**Challenges**
(1) How would you render this sentence from the Z39.50 server passage in Spanish: "People can collect and categorize collections of servers the same way they do other kinds of documents or information resources."
(2) Could you carry on the passage about locating Z39.50 servers, picking up right after its last sentence?

**Given passage**
The truly difficult issue, however, is establishing an infrastructure
between servers that allow users to locate the right servers for their
purpose in an easy way. The Z39.50 URLs are useful in this respect,
because they make Z39.50 servers appear to be "just another kind of
document" in the Internet space. People can collect and categorize
collections of servers the same way they do other kinds of documents
or information resources. WWW search engines can even be used to
discover new Z39.50 servers.

Our preferred approach would be to use Z39.50 itself to find Z39.50
servers. That is what locator services can do. GILS defines an
application profile for Z39.50 that is useful for locating information
resources (although admittedly, GILS is optimized for US government
documents, and as such it is probably less than ideal for some other
purposes). These documents can be anything - from books to reports to
archives of photographs to on-line databases to WWW-documents (and
since a WWW-document can be a Z39.50 server, the locator service can
be used for exactly the purpose we have in mind).

**Record set**
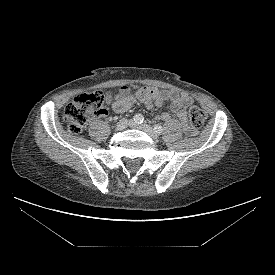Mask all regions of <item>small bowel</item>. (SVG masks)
<instances>
[{
	"instance_id": "c3829d8e",
	"label": "small bowel",
	"mask_w": 275,
	"mask_h": 275,
	"mask_svg": "<svg viewBox=\"0 0 275 275\" xmlns=\"http://www.w3.org/2000/svg\"><path fill=\"white\" fill-rule=\"evenodd\" d=\"M142 102L147 108L161 106L164 102H170V111L157 116L159 120H169L175 118L181 125L183 131L188 136L196 134L187 121L186 108L192 103V98L184 92L177 90H162L156 87H142L131 91L123 87L119 95L109 98L111 109L115 113H124L134 104L135 101Z\"/></svg>"
}]
</instances>
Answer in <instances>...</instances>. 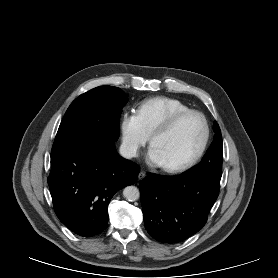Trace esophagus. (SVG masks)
I'll return each instance as SVG.
<instances>
[{"instance_id": "esophagus-1", "label": "esophagus", "mask_w": 278, "mask_h": 278, "mask_svg": "<svg viewBox=\"0 0 278 278\" xmlns=\"http://www.w3.org/2000/svg\"><path fill=\"white\" fill-rule=\"evenodd\" d=\"M145 177H146L145 172H144V171H140V173L138 174V179H139V180H142V179H144Z\"/></svg>"}]
</instances>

**Responses to the exercise**
(1) Las personas pueden recopilar y clasificar colecciones de servidores de la misma manera en que lo hacen con otros tipos de documentos o recursos de información.

(2)
With a slightly simpler and more general profile than GILS, Z39.50
could become a very powerful tool for accessing indices of information
resources. In effect, we are postulating that we replace or supplement
all of the existing WWW-crawlers with Z39.50 servers. In that way, we
would be able to access all of the different indices with a uniform
interface, and because the access structure is fully standardized, it
would be simple to gateway or replicate information between servers -
we would potentially only need a single starting point to search for
any kind of information anywhere in the world. Indeed, this is an
important part of the vision behind the Global Information Locator
Service currently being investigated by the G-7 Group of industrial
nations.

Again, static documents containing Z39.50 URLs will provide an
increasingly important means of discovering and accessing information
resources, as WWW- browsers with Z39.50 client-capabilities become
commonplace. When these documents are, themselves, served or located
by Z39.50-aware systems, the circle is complete.

In summary, we believe that there is a strong potential for a
profitable and synergetic relationship between the WWW and Z39.50. We
see the two worlds merging together, with each one growing stronger by
using the best elements of the other: Hyperlinks between systems and
document types from the WWW - structured searching and document
discovery from Z39.50.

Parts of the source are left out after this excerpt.